- [Material shown]
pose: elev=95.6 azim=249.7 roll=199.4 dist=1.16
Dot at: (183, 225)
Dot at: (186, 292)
* * *
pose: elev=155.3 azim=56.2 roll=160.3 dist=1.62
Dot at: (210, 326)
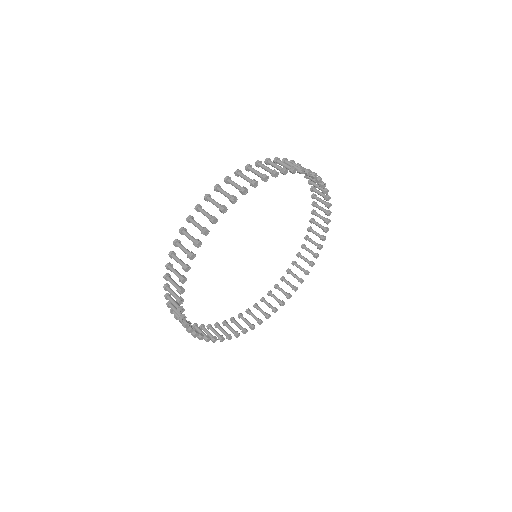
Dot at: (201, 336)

- [Prompt]
Print the data lines starting at the line containing "pose: elev=95.6 azim=249.7" and ending at the line containing "Dot at: (186, 292)", including both of those lines.

- [Exercise result]
pose: elev=95.6 azim=249.7 roll=199.4 dist=1.16
Dot at: (183, 225)
Dot at: (186, 292)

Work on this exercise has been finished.